*Problems to work on:*
a – According to the piece on Ian Aird, where did he become Professor of Surgery?
b – Name every school, university, and hospital mentioned in the piece on Ian Aird.

---------- Source extract ----------

Professor Ian Aird – A Time to Die?

Recently I came across Hugh McLeave’s biography of Professor Ian Aird entitled ‘A Time to Heal’. In it Aird is described as having been ‘a brilliant surgeon, an inspired teacher and one of the great medical personalities of his generation’. He was also, if I have my family tree correct, my grandfather’s cousin. Born in 1905 in Edinburgh he attended George Watson’s College where school certificates record he never achieved anything less than ‘Excellent’ and where contemporaries described him as one who ‘could not help himself, being a perfectionist’. He subsequent studied medicine at Edinburgh University and embarked on a career which, in time, saw him rise to become Professor of Surgery at the Hammersmith Postgraduate Medical School. Here he became best known for separating Siamese twins, most notably the Nigerian pair of Boko and Tomu. Dying in 1962, five years before I was born, meant I never met him but photographs of him are strangely familiar as, in appearance, he bore a striking similarity to my Uncle John.

Few, despite his pioneering work, remember him today and I have only once in my own career come across anybody for whom his name meant anything. My first house job was in Bristol, working as part of a urological firm in Southmead Hospital. The consultant under whom I worked, Mr Roger Feneley, had himself studied from Aird’s Textbook of Surgery, and he took some delight in imagining he was nurturing ‘the young Aird’ to become a fine surgeon in his own right. Disappointingly, I suspect, for Mr Feneley, I was in no way cut out for surgery and chose instead to become just a GP’, a decision that has led to an equally satisfying career.

---------- Provided information ----------

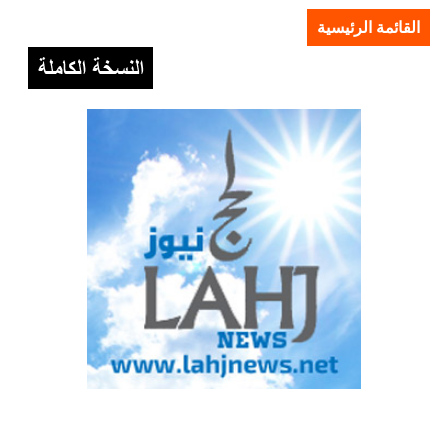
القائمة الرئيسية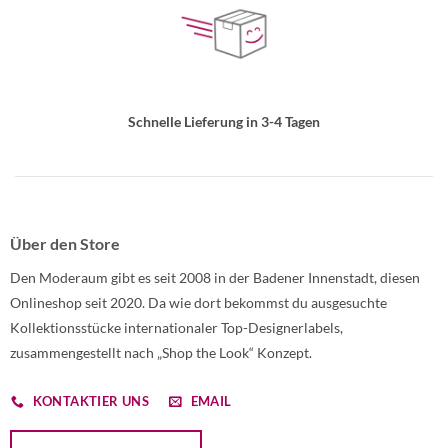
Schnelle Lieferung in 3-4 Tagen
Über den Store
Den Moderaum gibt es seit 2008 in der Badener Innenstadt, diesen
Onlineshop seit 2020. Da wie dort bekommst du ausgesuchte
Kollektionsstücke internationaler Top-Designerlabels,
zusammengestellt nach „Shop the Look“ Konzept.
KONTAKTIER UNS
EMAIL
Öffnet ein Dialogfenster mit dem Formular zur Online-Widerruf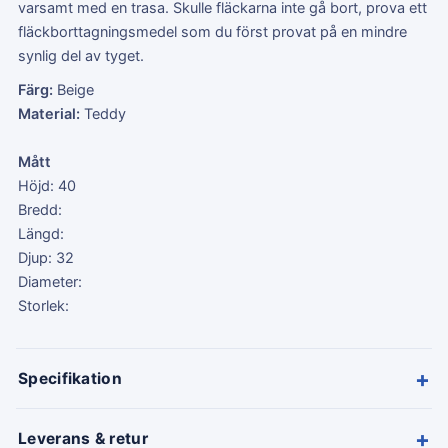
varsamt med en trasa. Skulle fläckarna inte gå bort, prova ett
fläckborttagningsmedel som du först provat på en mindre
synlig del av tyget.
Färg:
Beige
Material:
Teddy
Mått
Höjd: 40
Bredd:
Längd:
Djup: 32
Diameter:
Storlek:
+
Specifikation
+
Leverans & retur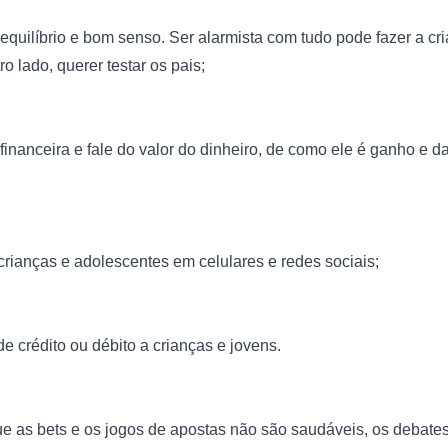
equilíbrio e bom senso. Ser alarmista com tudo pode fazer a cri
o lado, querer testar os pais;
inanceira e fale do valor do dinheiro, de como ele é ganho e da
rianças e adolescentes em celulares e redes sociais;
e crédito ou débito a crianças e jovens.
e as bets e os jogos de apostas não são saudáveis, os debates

----------
---------- Provided information ----------

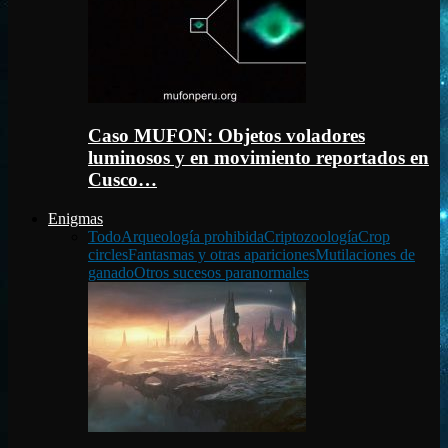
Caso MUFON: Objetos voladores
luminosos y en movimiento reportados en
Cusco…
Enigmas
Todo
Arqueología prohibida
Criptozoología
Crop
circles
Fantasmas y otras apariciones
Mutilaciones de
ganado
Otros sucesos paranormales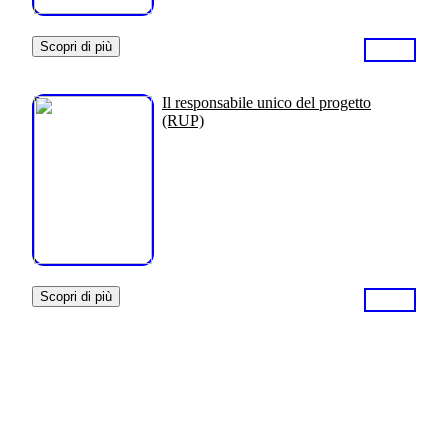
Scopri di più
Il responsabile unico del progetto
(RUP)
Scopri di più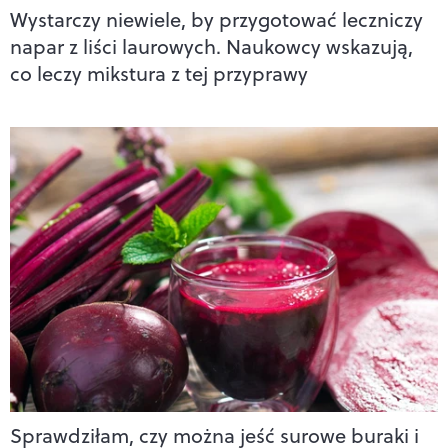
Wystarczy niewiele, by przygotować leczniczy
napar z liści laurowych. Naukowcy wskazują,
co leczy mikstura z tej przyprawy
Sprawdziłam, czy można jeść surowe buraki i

----------

*Results:*
a – The Hammersmith Postgraduate Medical School.

b – George Watson's College, Edinburgh University, the Hammersmith Postgraduate Medical School, Southmead Hospital